La première grande conséquence de la systématisation des « entre deux personnes » est une conséquence quasiment par défaut. Elle consiste à conférer une importance primordiale aux deux couples amoureux, par rapport aux autres « entre deux personnes ». Les couples sont en effet le seuls « entre deux personnes » à participer du système tout en l’excédant largement. Il faut tenir compte ici de l’ordre d’enchaînement, autant que du nombre de séquences dans lesquelles apparaissent ces couples. Parce que les trois premières séquences de J’entends plus la guitare reposent sur le couple Marianne/Gérard [séq. 1] et le couple Lolla/Martin [séq. 2 et séq. 3], ces couples sont mis en exergue et distingués en tant que couples. Plus encore, dès ces trois premières séquences, ce sont des points de tension liés par essence au motif du couple qui s’imposent (avoir ou pas un enfant ensemble, aimer l’autre ou pas en entier). Ils donnent à comprendre combien le couple peut être source de désaccords et de « débats » 534 dans ce film. Le couple forme par là même une entité fragile que la suite du film se chargera largement de mettre à mal. En sus, dans la première partie de J’entends plus la guitare, les deux couples apparaissent chacun dans quatre séquences 535 , alors que tous les autres « entre deux personnes » ne figurent que dans une et une seule séquence.

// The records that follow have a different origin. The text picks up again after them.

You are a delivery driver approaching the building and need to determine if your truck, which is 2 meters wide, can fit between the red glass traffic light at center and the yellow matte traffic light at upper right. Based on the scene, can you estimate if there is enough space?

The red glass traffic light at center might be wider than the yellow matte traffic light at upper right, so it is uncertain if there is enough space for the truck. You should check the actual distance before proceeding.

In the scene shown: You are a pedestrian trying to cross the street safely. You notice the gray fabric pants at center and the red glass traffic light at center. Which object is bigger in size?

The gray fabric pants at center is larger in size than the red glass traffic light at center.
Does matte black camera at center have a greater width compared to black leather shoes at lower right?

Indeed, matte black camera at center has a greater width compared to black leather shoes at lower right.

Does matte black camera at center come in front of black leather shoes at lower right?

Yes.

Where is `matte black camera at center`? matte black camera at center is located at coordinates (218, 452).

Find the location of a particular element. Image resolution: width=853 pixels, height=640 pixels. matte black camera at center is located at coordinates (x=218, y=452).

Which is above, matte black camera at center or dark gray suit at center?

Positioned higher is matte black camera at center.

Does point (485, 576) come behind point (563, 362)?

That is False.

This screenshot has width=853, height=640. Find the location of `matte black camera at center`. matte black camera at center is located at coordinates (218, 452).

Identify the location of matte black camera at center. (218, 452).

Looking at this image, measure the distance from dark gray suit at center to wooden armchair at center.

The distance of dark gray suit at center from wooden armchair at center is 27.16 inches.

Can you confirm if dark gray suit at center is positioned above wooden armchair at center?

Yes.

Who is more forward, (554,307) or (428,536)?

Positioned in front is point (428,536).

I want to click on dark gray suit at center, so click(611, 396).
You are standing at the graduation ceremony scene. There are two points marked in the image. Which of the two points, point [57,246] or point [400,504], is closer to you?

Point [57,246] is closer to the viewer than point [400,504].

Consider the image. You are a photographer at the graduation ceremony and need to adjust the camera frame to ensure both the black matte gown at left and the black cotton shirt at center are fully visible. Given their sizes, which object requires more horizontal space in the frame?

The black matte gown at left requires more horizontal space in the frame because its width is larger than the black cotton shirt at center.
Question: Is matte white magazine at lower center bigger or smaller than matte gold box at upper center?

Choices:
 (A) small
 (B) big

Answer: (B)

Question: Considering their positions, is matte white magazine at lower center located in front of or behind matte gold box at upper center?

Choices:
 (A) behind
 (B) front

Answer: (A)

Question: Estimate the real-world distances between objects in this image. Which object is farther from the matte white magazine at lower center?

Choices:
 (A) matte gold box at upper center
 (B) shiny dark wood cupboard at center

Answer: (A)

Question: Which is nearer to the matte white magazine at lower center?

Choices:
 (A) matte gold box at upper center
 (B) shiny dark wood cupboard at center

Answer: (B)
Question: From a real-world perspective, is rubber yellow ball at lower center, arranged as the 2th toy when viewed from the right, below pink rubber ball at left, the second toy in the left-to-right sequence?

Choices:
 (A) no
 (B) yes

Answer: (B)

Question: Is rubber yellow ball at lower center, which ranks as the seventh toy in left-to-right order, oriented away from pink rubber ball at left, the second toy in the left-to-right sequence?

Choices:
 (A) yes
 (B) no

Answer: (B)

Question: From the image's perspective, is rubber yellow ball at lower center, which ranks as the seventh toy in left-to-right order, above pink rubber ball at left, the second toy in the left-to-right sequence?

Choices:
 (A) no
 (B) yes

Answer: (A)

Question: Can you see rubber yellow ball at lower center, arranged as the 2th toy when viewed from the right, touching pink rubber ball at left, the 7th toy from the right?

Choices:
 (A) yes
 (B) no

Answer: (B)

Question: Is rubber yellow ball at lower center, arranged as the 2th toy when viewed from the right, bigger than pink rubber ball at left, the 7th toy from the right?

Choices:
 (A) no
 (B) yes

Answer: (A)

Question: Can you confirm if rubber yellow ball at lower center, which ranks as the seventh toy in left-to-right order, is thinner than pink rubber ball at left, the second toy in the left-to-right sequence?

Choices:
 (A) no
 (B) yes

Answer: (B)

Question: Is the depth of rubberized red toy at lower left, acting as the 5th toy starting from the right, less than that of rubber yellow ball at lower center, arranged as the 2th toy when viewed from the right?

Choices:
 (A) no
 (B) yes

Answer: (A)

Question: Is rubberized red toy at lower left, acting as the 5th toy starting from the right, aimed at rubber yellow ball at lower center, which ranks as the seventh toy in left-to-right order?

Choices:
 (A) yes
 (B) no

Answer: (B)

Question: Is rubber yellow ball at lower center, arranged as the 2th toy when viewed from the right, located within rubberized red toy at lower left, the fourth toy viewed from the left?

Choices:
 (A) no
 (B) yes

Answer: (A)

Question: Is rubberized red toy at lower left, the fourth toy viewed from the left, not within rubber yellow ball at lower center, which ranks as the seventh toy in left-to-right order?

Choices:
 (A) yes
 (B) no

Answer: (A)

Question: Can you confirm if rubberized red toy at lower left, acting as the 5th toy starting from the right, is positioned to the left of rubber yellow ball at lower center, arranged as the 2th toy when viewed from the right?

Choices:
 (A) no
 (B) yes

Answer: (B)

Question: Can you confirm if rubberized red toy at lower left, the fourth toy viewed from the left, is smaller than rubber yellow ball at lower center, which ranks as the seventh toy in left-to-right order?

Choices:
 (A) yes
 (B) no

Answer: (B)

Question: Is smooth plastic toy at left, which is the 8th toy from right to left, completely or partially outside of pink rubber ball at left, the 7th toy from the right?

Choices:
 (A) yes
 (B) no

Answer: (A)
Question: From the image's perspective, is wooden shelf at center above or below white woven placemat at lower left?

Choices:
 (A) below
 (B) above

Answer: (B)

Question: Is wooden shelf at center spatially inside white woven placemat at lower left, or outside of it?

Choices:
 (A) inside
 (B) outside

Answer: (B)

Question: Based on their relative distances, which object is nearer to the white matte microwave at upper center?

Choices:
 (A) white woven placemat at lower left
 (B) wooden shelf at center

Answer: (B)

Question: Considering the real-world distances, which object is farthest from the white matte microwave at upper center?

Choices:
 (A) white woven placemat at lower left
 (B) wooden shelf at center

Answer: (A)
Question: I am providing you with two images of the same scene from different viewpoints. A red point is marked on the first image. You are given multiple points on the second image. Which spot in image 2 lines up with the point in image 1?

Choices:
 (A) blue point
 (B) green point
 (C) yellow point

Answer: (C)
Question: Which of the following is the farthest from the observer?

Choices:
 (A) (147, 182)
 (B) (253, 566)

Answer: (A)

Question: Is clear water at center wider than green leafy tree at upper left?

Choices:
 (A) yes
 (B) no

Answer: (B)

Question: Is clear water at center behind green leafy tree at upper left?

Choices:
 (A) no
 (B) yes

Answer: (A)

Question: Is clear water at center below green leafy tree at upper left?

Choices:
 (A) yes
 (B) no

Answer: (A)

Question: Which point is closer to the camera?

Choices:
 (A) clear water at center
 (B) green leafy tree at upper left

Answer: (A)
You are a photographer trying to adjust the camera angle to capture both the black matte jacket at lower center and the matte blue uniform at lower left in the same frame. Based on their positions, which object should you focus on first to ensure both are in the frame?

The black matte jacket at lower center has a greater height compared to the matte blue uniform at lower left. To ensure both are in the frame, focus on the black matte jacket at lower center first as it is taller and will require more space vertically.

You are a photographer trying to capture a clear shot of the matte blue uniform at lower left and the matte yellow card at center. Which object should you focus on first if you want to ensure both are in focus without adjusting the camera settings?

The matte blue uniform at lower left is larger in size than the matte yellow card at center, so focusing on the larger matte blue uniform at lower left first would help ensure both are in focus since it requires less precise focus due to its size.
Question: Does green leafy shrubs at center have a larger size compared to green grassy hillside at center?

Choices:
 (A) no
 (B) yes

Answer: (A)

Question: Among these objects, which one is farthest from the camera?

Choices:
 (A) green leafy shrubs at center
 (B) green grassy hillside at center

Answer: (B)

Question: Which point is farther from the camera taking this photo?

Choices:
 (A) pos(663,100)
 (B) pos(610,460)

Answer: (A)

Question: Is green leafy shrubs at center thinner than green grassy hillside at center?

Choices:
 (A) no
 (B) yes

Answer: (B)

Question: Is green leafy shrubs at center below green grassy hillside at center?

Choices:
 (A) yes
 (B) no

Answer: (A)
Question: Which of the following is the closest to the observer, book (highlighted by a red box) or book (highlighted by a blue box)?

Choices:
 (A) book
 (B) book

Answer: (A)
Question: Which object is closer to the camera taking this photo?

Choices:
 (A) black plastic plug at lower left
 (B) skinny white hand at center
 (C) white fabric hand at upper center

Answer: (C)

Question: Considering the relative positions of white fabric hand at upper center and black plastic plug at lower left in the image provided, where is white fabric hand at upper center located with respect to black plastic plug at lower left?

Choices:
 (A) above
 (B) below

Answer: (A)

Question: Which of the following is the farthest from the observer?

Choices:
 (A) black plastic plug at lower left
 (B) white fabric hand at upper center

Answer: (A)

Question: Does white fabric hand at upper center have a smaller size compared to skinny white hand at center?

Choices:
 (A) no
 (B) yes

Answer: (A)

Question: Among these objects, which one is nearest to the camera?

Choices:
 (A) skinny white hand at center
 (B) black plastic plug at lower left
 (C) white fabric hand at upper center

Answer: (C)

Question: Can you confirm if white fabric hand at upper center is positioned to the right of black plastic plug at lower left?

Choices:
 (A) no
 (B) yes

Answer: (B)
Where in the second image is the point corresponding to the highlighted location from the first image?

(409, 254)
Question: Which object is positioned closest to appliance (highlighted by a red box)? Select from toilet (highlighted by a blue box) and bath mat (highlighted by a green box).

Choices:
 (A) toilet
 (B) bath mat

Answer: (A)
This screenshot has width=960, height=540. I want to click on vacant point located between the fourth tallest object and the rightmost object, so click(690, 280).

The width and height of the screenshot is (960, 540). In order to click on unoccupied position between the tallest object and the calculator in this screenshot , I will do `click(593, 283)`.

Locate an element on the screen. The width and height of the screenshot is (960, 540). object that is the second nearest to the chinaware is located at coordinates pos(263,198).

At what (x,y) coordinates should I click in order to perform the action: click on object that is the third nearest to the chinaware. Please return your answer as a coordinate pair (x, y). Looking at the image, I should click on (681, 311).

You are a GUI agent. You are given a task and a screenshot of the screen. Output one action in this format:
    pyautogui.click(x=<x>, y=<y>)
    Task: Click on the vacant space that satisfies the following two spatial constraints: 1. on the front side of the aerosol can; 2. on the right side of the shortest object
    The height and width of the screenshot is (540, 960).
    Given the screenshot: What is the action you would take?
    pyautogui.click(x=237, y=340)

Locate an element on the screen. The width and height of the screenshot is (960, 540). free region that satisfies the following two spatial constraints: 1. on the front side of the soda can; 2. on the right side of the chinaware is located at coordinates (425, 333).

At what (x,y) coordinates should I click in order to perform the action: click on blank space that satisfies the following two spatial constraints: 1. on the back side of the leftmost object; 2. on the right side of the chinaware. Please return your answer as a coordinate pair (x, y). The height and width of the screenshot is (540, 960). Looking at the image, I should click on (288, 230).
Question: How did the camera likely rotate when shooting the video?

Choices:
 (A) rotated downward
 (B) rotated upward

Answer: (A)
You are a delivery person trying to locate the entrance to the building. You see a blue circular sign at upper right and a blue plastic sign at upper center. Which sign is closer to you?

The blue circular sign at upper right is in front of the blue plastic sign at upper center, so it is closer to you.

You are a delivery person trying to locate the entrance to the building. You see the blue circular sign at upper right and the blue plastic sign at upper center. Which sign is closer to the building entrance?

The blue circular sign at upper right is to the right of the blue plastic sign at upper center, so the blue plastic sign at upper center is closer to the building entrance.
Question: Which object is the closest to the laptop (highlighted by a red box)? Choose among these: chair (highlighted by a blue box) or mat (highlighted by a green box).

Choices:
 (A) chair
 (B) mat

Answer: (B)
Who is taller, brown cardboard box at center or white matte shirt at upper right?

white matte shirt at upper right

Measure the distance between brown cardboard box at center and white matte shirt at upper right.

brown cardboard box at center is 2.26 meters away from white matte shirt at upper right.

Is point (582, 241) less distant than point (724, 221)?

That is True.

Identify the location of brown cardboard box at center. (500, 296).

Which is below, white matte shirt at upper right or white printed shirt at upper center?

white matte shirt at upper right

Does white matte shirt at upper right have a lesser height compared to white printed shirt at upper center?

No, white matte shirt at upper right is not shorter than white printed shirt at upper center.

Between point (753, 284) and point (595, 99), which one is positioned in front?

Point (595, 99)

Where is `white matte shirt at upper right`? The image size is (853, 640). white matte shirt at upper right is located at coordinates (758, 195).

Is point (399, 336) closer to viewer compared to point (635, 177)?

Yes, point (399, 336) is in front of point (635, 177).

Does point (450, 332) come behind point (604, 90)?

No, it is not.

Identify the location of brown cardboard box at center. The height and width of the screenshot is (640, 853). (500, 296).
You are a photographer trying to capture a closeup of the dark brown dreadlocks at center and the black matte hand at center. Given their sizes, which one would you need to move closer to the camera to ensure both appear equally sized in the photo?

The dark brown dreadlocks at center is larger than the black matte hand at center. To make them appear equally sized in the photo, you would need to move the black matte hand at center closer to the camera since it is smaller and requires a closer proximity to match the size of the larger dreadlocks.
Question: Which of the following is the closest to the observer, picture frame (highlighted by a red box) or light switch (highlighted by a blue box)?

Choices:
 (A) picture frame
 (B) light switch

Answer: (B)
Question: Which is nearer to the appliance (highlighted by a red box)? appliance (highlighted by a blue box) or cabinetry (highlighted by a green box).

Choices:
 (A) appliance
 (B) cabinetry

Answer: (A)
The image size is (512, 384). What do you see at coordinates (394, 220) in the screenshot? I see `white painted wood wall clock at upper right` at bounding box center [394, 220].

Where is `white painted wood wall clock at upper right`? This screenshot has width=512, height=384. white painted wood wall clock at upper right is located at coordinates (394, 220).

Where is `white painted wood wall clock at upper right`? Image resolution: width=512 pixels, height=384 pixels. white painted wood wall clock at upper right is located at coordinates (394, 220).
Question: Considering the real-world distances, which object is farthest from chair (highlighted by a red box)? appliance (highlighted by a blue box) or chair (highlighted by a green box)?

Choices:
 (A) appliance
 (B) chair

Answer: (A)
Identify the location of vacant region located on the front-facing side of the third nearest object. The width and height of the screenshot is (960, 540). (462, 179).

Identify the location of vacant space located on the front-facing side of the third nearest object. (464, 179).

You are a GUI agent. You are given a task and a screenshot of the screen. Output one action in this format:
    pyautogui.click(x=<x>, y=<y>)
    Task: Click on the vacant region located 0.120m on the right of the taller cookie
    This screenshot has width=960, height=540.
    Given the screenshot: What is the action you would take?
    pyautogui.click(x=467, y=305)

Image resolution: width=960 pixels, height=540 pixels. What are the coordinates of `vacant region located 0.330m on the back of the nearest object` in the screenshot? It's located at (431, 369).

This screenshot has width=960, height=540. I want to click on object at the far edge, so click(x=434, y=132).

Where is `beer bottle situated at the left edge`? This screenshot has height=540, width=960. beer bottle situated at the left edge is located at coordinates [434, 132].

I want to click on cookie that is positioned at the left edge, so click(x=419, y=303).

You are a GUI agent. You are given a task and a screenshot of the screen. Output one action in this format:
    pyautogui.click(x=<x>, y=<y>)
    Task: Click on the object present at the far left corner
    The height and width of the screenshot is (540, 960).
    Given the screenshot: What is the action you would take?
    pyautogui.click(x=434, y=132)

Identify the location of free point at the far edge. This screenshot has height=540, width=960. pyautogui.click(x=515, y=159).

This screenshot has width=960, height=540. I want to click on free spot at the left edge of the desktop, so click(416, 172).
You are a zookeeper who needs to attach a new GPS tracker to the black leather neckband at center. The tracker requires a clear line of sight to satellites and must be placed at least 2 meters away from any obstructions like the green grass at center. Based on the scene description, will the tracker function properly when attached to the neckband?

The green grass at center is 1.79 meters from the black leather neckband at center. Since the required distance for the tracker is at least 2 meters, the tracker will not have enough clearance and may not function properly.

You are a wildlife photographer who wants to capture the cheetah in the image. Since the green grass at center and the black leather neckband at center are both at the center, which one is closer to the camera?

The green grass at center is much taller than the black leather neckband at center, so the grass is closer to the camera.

De ce fait, les couples amoureux émergent du lot, se détachant comme les motifs privilégiés de l’époque. Ce sont d’abord des affaires de couples qui ont lieu et c’est bien au cœur et à propos de ces couples que la hantise (de ne plus être aimé, de voir s’envoler l’autre) agit. Source d’amour, le couple est aussi le siège d’une peur profonde quant à la valeur du sentiment amoureux qui le fonde et à la pérennité de ce couple.
Selon Jean Douchet, l’œuvre de Philippe Garrel développe « quelques thèmes fondamentaux dont le principal est sans doute l’éternel débat de l’homme et de la femme. » Cf. Une caméra à la place du cœur, op. cit., p. 21.
Pour le couple Marianne/Gérard : séq. 1, séq. 6, séq. 7 et séq. 11 ; pour le couple Lolla/Martin : séq. 2, séq. 3, séq. 5 et séq. 6.